M. Paige Powell, PhD , Department of Health Services Administration, University of Alabama at Birmingham, Birmingham, AL
Jeroan J. Allison, MD, MS , Department of General Internal Medicine, University of Alabama at Birmingham, Bessemer, AL
Joshua S. Richman, MD, PhD , Division of Preventive Medicine, University of Alabama at Birmingham, Birmingham, AL
Kenneth G. Saag, MD , Division of Immunology and Rheumatology, University of Alabama at Birmingham, Birmingham, AL
Hugh Tilson, MD, DrPH , School of Public Health, University of North Carolina, Chapel Hill, NC
Patrick Irvine, MD , UMWA Health and Retirement Funds, Washington, DC
Joel Kavet, MPH, ScD , UMWA Health and Retirement Funds, Washington, DC
Norman W. Weissman, PhD , Department of Health Services Administration, University of Alabama at Birmingham, Birmingham, AL
Program: The UMWA Health and Retirement Funds developed the MineRx Program to support primary care physicians (PCPs) in their efforts to enhance the quality and effectiveness of drug therapy provided to frail elderly patients. The core of the Program is a Patient Medication List (PML) delivered quarterly to participating practitioners for each Funds beneficiary in their practice. The PML apprises the PCP of every medication prescription filled for the beneficiary in the preceding four months, including the identity of the prescriber. The Program developed and provided to participating PCPs a list of 26 Target Drugs and Drug Patterns (TDP List) known to pose risks for the elderly, and a TDP Handbook, describing the TDPs and offering strategies for managing associated risks. A Drug Resource Center is available to PCPs as a resource for drug-specific information, consultations or referring patients into medication-related care coordination.

Methods: Using the TDP Handbook, literature and expert consensus, we identified safety promoting behaviors (SPBs), clinical actions and strategies that could be objectively observed after a TDP is indentified. SPBs include changing the drug or dose, educating the patient/caregiver, or increasing monitoring. We compared patients of participating providers to patients from similar Funds networks in Alabama and three northern West Virginia counties, and to a random sample of 12,000 beneficiaries in the national Funds population.
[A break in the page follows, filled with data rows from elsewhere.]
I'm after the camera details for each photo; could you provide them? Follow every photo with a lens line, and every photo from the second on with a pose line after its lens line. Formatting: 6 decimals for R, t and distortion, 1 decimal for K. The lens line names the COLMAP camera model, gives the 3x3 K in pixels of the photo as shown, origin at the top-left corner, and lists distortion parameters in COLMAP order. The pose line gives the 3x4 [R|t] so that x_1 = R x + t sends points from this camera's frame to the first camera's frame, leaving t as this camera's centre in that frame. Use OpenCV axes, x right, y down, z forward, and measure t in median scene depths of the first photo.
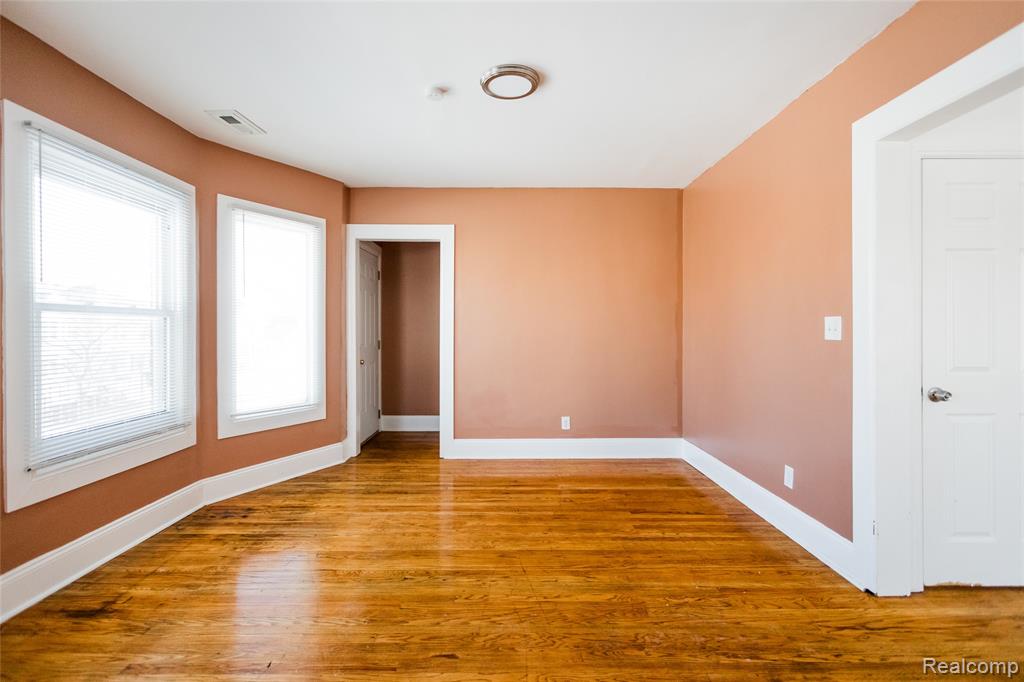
lens RADIAL K [[482.8, 0, 498.8], [0, 482.8, 330.5], [0, 0, 1]] dist [0.003832, 0.000561]
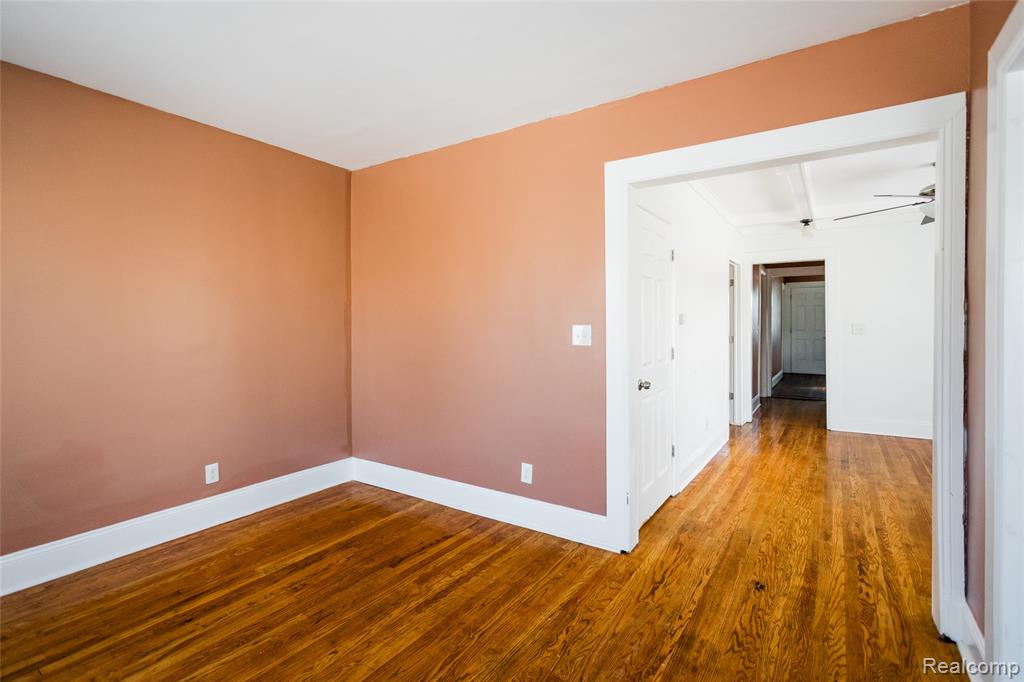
lens RADIAL K [[497.1, 0, 504.9], [0, 497.1, 326.5], [0, 0, 1]] dist [0.005339, 0.001534]
pose [[0.553851, -0.006619, 0.832590, -0.321875], [0.001988, 0.999976, 0.006628, -0.027656], [-0.832613, -0.002015, 0.553851, 0.407111]]
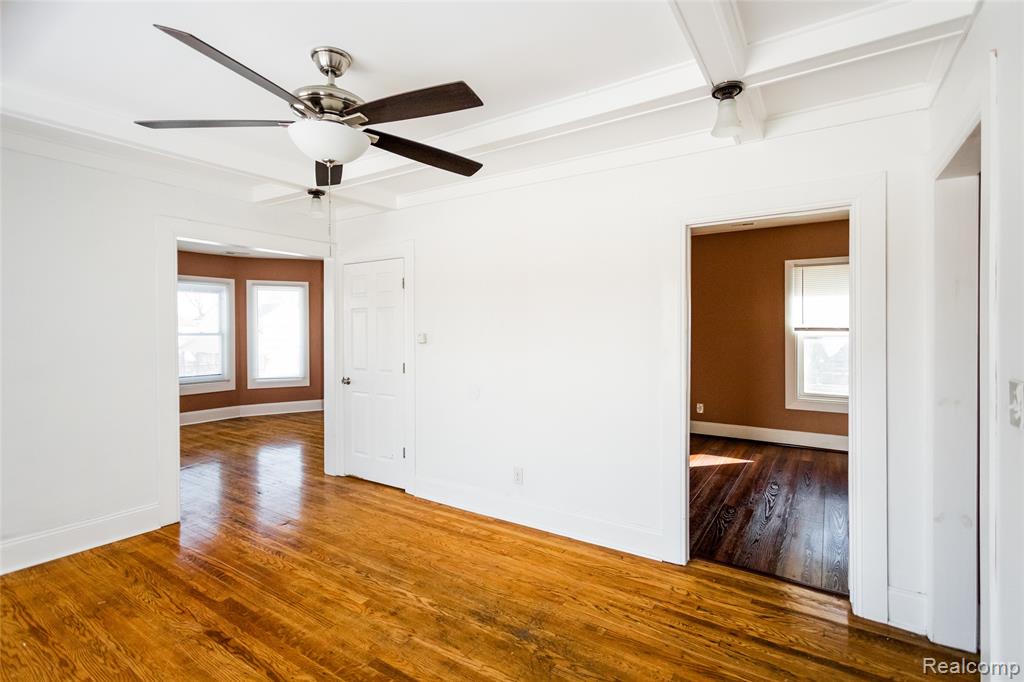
lens RADIAL K [[482.8, 0, 508.3], [0, 482.8, 333.0], [0, 0, 1]] dist [0.003832, 0.000561]
pose [[0.833945, 0.005348, -0.551822, 1.905140], [-0.000672, 0.999962, 0.008675, -0.064681], [0.551847, -0.006863, 0.833917, -0.234219]]
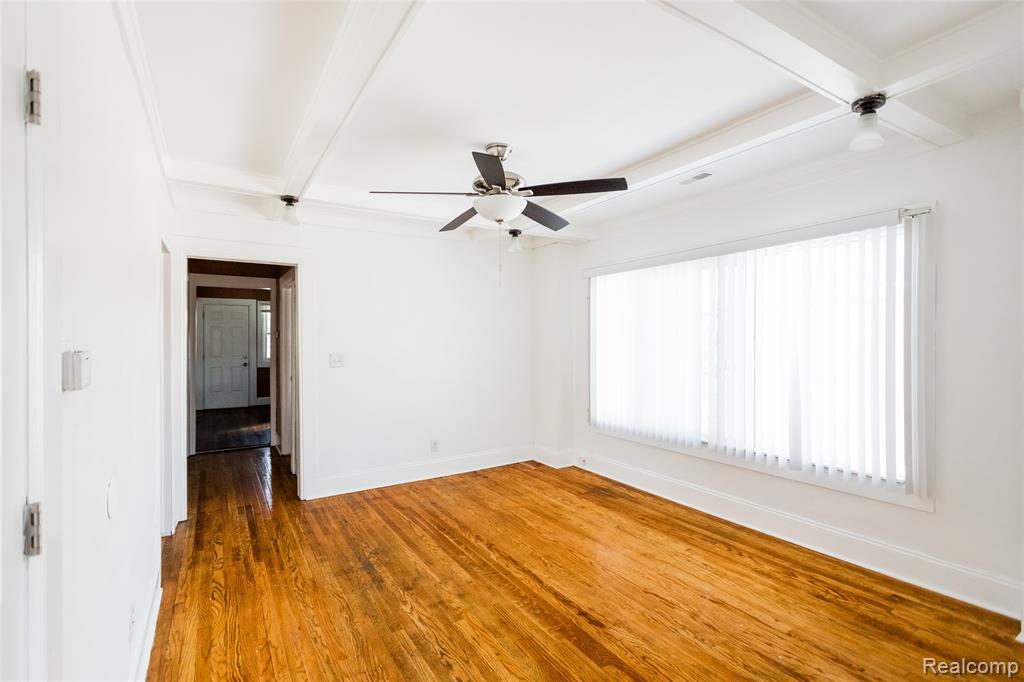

We used Medicare Part A, B, and pharmacy claims data from January 2001–December 2006. The intervention began in June 2003. We used GEE to examine the likelihood of a patient having an SPB performed, controlling for age, sex, comorbidities, group, time and group-time interaction (differential change over time for the intervention versus comparison groups). Models were calculated for each of the 26 TDPs and for groups of TDPs (e.g., warfarin, ACE Inhibitors, Benzodiazepenes, Digoxin).

Results: We found a significant increase in SPB implementation by study group over time for only the warfarin TDP group compared to the national comparison (OR 1.04, 95% CI 1.01-1.06) and the WV/AL comparison groups (OR 1.04, 95%CI 1.01-1.07). Within the warfarin group, the significant findings were driven by improved safety for patients co-prescribed warfarin and NSAIDs (Int. vs. National: aOR 1.04, 95%CI 1.01-1.07; Int. vs. WV/AL: aOR 1.13, 95%CI 1.07-1.18).

Conclusions: The intervention led to important increases in safe warfarin prescribing in the early stages of implementation. SPBs may represent a feasible method using administrative data to evaluate changes in provider behavior following drug safety interventions.

Learning Objectives:
Assess the effectiveness of the MineRx Program, an innovative feature of the Funds’ pharmacy benefit management program, by identifying and measuring Safety Promoting Behaviors related to specific drug patterns.

Keywords: Prescription Drug Use Patterns, Evaluation

Presenting author's disclosure statement:

Qualified on the content I am responsible for because: I am co-PI on this evaluation project and have worked with the statisticians to develop the methodology, conduct the analysis and interpret the results. I have a PhD in Health Policy and Administration from Penn State University. This is the first effort to present results from this evaluation project.
Any relevant financial relationships? No

I agree to comply with the American Public Health Association Conflict of Interest and Commercial Support Guidelines, and to disclose to the participants any off-label or experimental uses of a commercial product or service discussed in my presentation.